(Records from a collection)
══════════════════════════════
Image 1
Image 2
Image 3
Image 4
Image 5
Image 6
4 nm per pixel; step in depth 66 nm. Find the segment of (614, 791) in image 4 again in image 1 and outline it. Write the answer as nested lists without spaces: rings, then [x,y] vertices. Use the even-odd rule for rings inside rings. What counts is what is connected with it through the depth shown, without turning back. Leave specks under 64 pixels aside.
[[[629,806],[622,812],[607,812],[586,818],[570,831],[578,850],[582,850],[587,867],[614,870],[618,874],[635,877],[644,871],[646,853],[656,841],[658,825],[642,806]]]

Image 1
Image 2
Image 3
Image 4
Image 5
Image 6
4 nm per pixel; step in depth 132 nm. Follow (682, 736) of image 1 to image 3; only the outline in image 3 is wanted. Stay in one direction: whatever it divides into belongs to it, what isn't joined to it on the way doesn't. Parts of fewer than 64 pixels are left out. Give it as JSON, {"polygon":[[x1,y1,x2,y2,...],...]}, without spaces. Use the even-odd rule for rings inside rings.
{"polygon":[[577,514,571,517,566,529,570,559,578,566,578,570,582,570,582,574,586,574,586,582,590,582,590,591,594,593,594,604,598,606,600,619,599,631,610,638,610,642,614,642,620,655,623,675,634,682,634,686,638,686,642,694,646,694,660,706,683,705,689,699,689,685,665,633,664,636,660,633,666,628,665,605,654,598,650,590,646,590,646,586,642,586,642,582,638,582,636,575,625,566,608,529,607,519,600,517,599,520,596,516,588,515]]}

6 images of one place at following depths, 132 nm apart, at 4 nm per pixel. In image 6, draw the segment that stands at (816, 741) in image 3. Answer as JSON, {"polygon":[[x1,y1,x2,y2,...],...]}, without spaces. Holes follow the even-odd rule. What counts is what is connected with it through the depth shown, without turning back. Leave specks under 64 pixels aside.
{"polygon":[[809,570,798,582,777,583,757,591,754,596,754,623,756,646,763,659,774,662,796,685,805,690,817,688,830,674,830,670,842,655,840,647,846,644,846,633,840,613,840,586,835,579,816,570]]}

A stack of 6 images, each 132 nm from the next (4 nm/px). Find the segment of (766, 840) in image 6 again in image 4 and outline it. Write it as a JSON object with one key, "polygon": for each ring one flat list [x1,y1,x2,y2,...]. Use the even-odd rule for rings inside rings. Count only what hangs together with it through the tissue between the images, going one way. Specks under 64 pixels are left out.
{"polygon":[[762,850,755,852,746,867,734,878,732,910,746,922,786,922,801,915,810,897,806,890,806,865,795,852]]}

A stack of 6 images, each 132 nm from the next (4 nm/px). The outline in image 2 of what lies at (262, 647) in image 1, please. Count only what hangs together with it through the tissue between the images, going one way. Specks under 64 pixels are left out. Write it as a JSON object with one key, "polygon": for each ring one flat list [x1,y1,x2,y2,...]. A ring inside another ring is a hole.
══════════════════════════════
The task: Repeat the data precisely, line by line.

The completed task:
Image 1
Image 2
Image 3
Image 4
Image 5
Image 6
4 nm per pixel; step in depth 66 nm. Find the segment of (614, 791) in image 4 again in image 1 and outline it. Write the answer as nested lists without spaces: rings, then [x,y] vertices. Use the even-odd rule for rings inside rings. What counts is what is connected with it through the depth shown, without turning back. Leave specks under 64 pixels aside.
[[[629,806],[622,812],[607,812],[586,818],[570,831],[578,850],[582,850],[587,867],[614,870],[618,874],[635,877],[644,871],[646,853],[656,841],[658,825],[642,806]]]

Image 1
Image 2
Image 3
Image 4
Image 5
Image 6
4 nm per pixel; step in depth 132 nm. Follow (682, 736) of image 1 to image 3; only the outline in image 3 is wanted. Stay in one direction: whatever it divides into belongs to it, what isn't joined to it on the way doesn't. Parts of fewer than 64 pixels are left out. Give it as JSON, {"polygon":[[x1,y1,x2,y2,...],...]}, without spaces. Use the even-odd rule for rings inside rings.
{"polygon":[[577,514,571,517,566,529,570,559,578,566,578,570,582,570,582,574,586,574,586,582,590,582,590,591,594,593,594,604,598,606,600,619,599,631,610,638,610,642,614,642,620,655,623,675,634,682,634,686,638,686,642,694,646,694,660,706,683,705,689,699,689,685,665,633,664,636,660,633,666,628,665,605,654,598,650,590,646,590,646,586,642,586,642,582,638,582,636,575,625,566,608,529,607,519,600,517,599,520,596,516,588,515]]}

6 images of one place at following depths, 132 nm apart, at 4 nm per pixel. In image 6, draw the segment that stands at (816, 741) in image 3. Answer as JSON, {"polygon":[[x1,y1,x2,y2,...],...]}, without spaces. Holes follow the even-odd rule. What counts is what is connected with it through the depth shown, without turning back. Leave specks under 64 pixels aside.
{"polygon":[[809,570,798,582,777,583,757,591,754,596,754,623,756,646,763,659,774,662,796,685,805,690,817,688,830,674,830,670,842,655,840,647,846,644,846,633,840,613,840,586,835,579,816,570]]}

A stack of 6 images, each 132 nm from the next (4 nm/px). Find the segment of (766, 840) in image 6 again in image 4 and outline it. Write it as a JSON object with one key, "polygon": for each ring one flat list [x1,y1,x2,y2,...]. Use the even-odd rule for rings inside rings. Count only what hangs together with it through the tissue between the images, going one way. Specks under 64 pixels are left out.
{"polygon":[[762,850,755,852,746,867,734,878,732,910,746,922,786,922,801,915,810,897,806,890,806,865,795,852]]}

A stack of 6 images, each 132 nm from the next (4 nm/px). The outline in image 2 of what lies at (262, 647) in image 1, please. Count only what hangs together with it through the tissue between the images, going one way. Specks under 64 pixels are left out. Write it as a JSON object with one key, "polygon": for each ring one flat list [x1,y1,x2,y2,...]. A ring inside another ring is a hole.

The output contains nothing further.